Suppose, if the points lie on the $$x$$ - axis. Say for points $$A(0,0)$$ and $$B(0,3)$$. Then, the distance between the points $$A$$ and $$B$$ is $$AB = 3 - 0 = 3$$.

Similarly, if the points lie on the $$y$$ - axis, say for points $$C(0,1)$$ and $$D(0,3)$$. Then, the distance between $$C$$ and $$D$$ is $$CD = 3 - 1 = 2$$

Consider if the points are not on the coordinate axes. Say, for example, $$A(2,3)$$ and $$B(3,4)$$. Can you determine the distance between these two points.

Yes, we can find the distance using the Pythagorean theorem. Let us draw $$AP$$ and $$BQ$$ perpendicular to the $$x$$ - axis. Also, draw $$AC$$ perpendicular to $$BQ$$. Now, the coordinates of $$P$$ and $$Q$$ are $$(2,0)$$ and $$(3,0)$$, respectively. Then, $$PA = QC = 3 \ units$$, $$PQ = AC = 1 \ unit$$ and $$BC = BQ - CQ = 4 - 3 = 1 \ unit$$.

Now, by Pythagorean theorem, we have:

$$AB^2 = AC^2 + CB^2$$

$$AB^2 = 1^2 + 1^2$$

$$AB^2 = 2$$

$$AB = \sqrt{2}$$
Distance between any two points in a cartesian plane
Consider any two points $$P(x_1,y_1)$$ and $$P(x_2,y_2)$$. Draw $$PR$$ perpendicular to $$OS$$. Draw $$PT$$ perpendicular to $$QS$$. Then, $$OR = x_1$$, $$OS = x_2$$, $$RS = OS - OR = x_2 - x_1 = PT$$

$$SQ = y_2$$, $$ST = PR = y_1$$, $$QT = y_2 - y_1$$

Applying Pythagorean theorem, we have:

$$PQ^2 = PT^2 + TQ^2$$

$$PQ^2 = (x_2 - x_1)^2 + (y_2 - y_1)^2$$

$$PQ = \sqrt{(x_2 - x_1)^2 + (y_2 - y_1)^2}$$

Therefore, the distance between any two points can be determined using the formula $$d = \sqrt{(x_2 - x_1)^2 + (y_2 - y_1)^2}$$.

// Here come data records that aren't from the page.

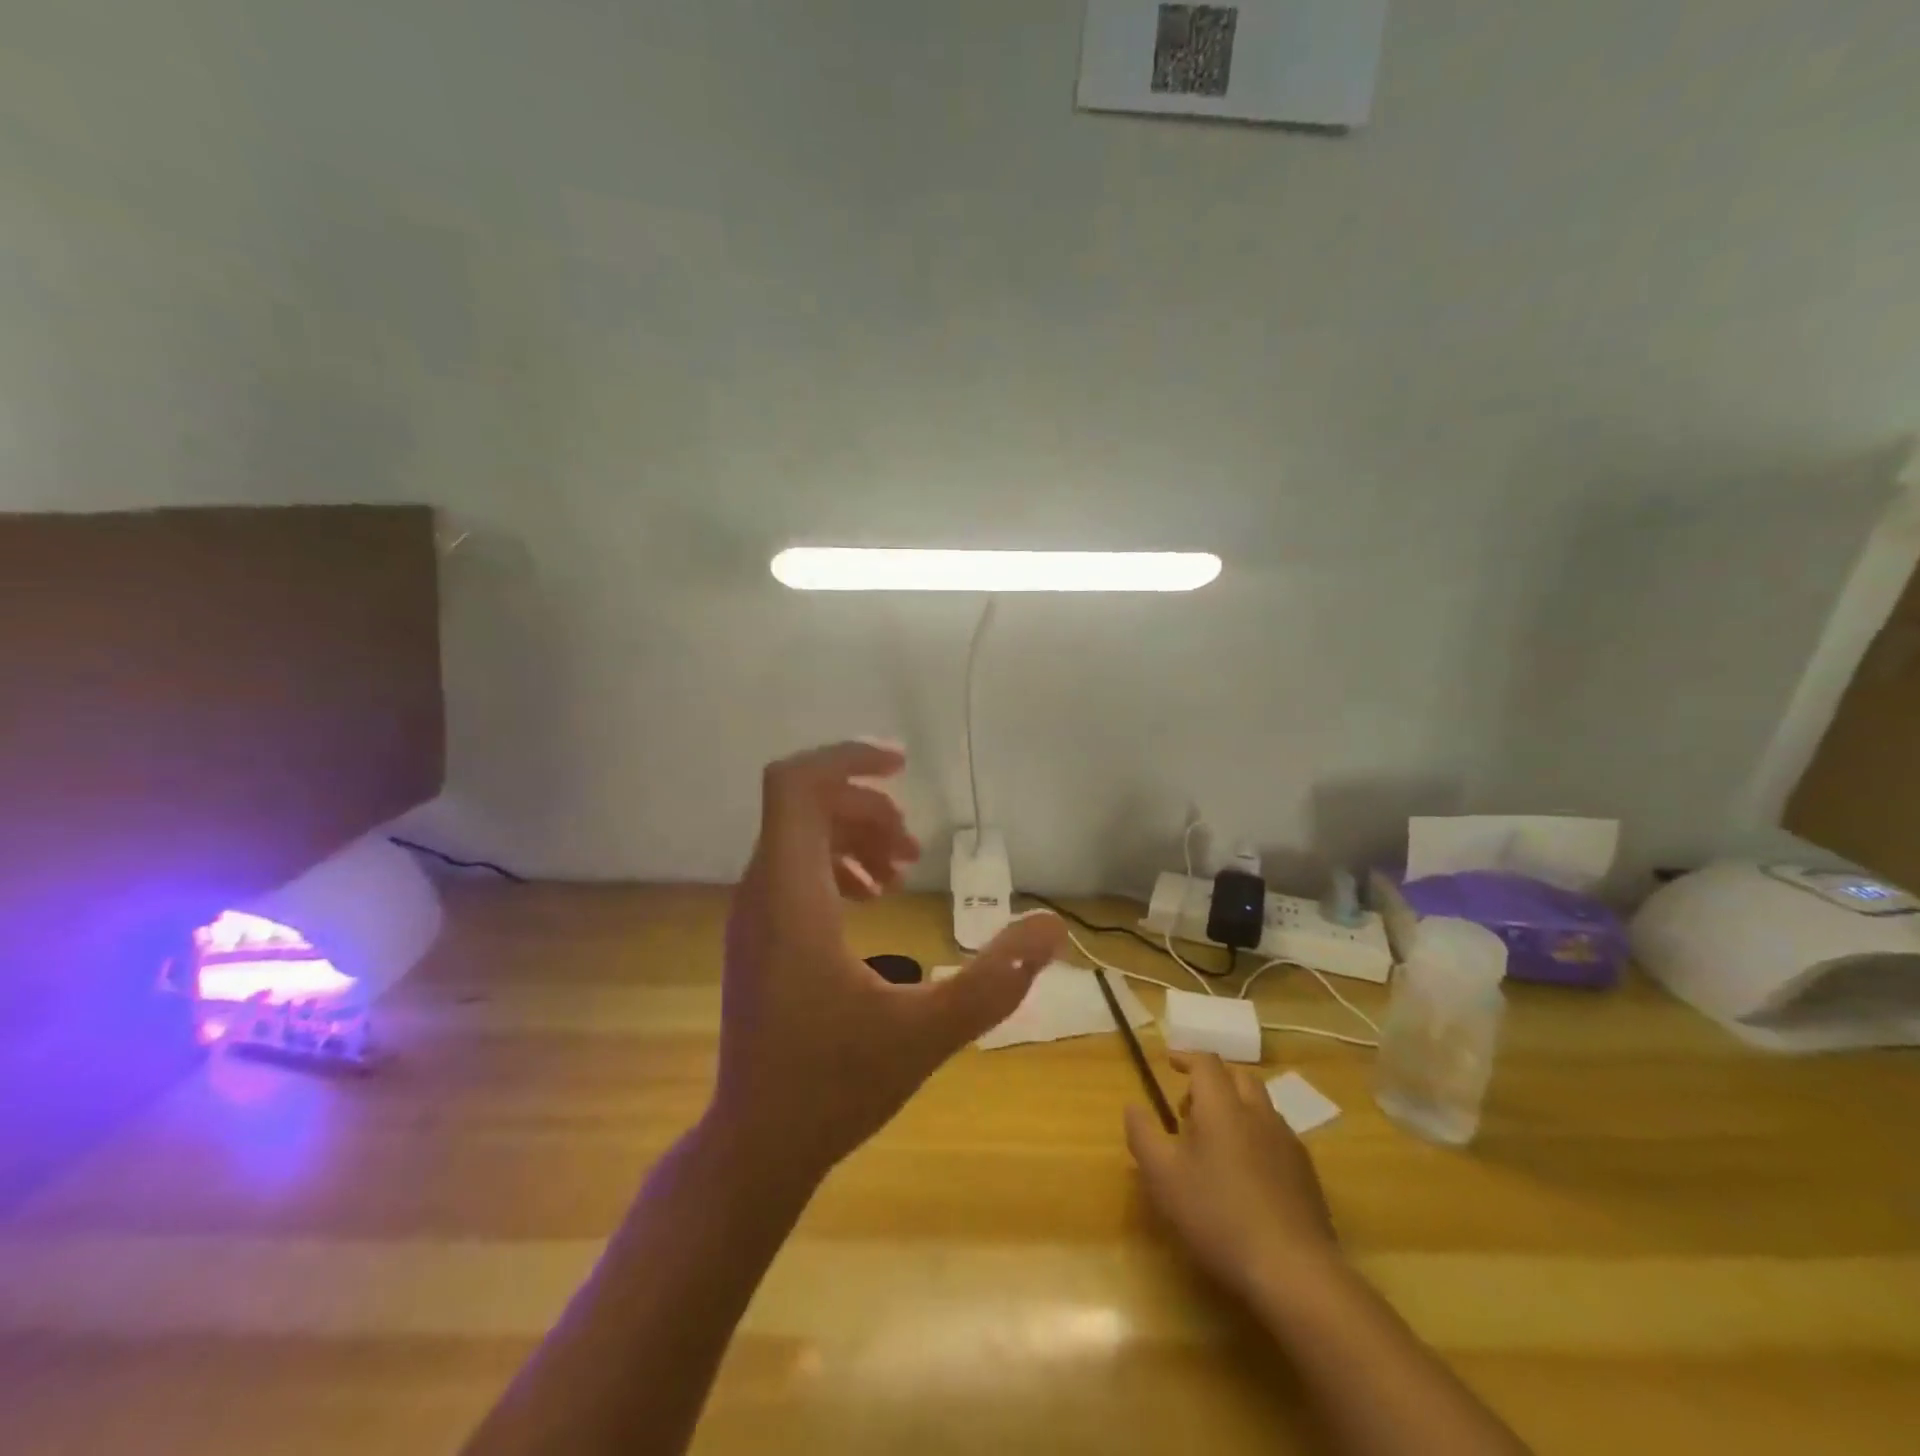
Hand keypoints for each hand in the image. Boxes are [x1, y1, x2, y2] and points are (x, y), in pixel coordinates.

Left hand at [714, 740, 1065, 1183]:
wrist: (756, 1143)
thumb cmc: (833, 1086)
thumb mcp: (927, 1033)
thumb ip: (995, 979)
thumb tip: (1052, 927)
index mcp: (791, 897)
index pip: (794, 786)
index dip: (845, 757)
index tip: (902, 765)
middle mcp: (762, 892)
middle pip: (805, 805)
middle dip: (867, 806)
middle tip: (915, 847)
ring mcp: (754, 914)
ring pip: (798, 834)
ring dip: (853, 834)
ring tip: (901, 870)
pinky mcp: (758, 935)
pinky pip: (794, 867)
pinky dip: (836, 863)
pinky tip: (872, 898)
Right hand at [1125, 1052, 1342, 1301]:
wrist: (1295, 1272)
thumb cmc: (1218, 1216)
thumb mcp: (1163, 1177)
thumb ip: (1143, 1135)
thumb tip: (1132, 1107)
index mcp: (1223, 1106)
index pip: (1206, 1063)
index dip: (1186, 1057)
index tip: (1169, 1062)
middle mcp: (1259, 1114)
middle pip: (1239, 1077)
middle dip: (1213, 1081)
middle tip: (1190, 1105)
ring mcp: (1288, 1144)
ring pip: (1261, 1107)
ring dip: (1237, 1108)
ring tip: (1215, 1141)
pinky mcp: (1307, 1175)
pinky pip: (1277, 1137)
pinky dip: (1256, 1137)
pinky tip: (1246, 1174)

Let us look at the following example.

Find the distance between the points given in the figure below.

The coordinates of point $$A$$($$x_1$$, $$y_1$$) is ($$6$$, $$4$$).

The coordinates of point $$B$$($$x_2$$, $$y_2$$) is ($$1$$, $$-2$$).

$$x_1 = 6$$

$$x_2 = 1$$

$$y_1 = 4$$

$$y_2 = -2$$

Distance between the points $$A$$ and $$B$$ can be obtained using the distance formula.

$$\text{Distance} = \sqrt{(x_2 - x_1)^2 + (y_2 - y_1)^2}$$

$$= \sqrt{(1 - 6)^2 + (-2 - 4)^2}$$

$$= \sqrt{(-5)^2 + (-6)^2}$$

$$= \sqrt{25 + 36}$$

$$= \sqrt{61}$$

Important!
The distance of a point $$P(x,y)$$ from the origin can be determined using the formula:

$$OP = \sqrt{x^2 + y^2}$$